Reproduce the text of each of the records below line by line, keeping every word, number, and symbol unchanged.
═══ Record set
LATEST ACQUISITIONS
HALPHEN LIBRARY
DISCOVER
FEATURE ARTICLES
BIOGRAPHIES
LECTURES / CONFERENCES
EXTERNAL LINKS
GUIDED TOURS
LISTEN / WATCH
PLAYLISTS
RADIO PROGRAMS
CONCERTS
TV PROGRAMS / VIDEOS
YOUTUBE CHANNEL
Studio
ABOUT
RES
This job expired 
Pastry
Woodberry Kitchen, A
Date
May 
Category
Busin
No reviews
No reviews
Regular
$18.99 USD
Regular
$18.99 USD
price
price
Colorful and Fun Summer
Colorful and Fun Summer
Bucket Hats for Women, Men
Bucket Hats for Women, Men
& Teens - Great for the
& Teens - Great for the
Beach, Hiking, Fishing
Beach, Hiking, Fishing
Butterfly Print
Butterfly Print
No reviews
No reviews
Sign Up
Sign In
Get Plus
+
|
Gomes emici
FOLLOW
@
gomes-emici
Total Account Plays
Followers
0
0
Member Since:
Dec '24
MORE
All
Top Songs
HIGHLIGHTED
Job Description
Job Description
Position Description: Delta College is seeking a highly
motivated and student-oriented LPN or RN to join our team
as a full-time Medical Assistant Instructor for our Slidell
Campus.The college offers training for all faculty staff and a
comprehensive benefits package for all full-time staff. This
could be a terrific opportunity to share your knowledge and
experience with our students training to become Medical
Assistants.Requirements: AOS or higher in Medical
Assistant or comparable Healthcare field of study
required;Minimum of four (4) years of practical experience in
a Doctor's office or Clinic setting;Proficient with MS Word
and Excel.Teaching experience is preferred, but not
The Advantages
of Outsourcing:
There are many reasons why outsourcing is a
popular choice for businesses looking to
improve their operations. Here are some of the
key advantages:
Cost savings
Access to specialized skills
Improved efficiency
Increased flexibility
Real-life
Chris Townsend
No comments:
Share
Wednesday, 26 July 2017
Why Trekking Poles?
══════
Answer section:
LATEST ACQUISITIONS
HALPHEN LIBRARY
DISCOVER
FEATURE ARTICLES
BIOGRAPHIES
LECTURES / CONFERENCES
EXTERNAL LINKS
GUIDED TOURS
LISTEN / WATCH
PLAYLISTS
RADIO PROGRAMS
CONCERTS
TV PROGRAMS / VIDEOS
YOUTUBE CHANNEL
Studio
ABOUT
RES
This job expired 
Pastry
Woodberry Kitchen, A
Date
May 
Category
Busin
No reviews
No reviews
Regular
$18.99 USD
Regular
$18.99 USD
price
price
Colorful and Fun Summer
Colorful and Fun Summer
Bucket Hats for Women, Men
Bucket Hats for Women, Men
& Teens - Great for the
& Teens - Great for the
Beach, Hiking, Fishing
Beach, Hiking, Fishing
Butterfly Print
Butterfly Print
No reviews
No reviews
Sign Up
Sign In
Get Plus
+
|
Gomes emici
FOLLOW
@
gomes-emici
Total Account Plays
Followers
0
0
Member Since:
Dec '24
MORE
All
Top Songs
HIGHLIGHTED
Job Description
Job Description
Position Description: Delta College is seeking a highly
motivated and student-oriented LPN or RN to join our team
as a full-time Medical Assistant Instructor for our Slidell
Campus.The college offers training for all faculty staff and a
comprehensive benefits package for all full-time staff. This
could be a terrific opportunity to share your knowledge and
experience with our students training to become Medical
Assistants.Requirements: AOS or higher in Medical
Assistant or comparable Healthcare field of study
required;Minimum of four (4) years of practical experience in
a Doctor's office or Clinic setting;Proficient with MS Word
and Excel.Teaching experience is preferred, but not
The Advantages
of Outsourcing:
There are many reasons why outsourcing is a
popular choice for businesses looking to
improve their operations. Here are some of the
key advantages:
Cost savings
Access to specialized skills
Improved efficiency
Increased flexibility
Real-life
Chris Townsend
No comments:
Share
Wednesday, 26 July 2017
Why Trekking Poles?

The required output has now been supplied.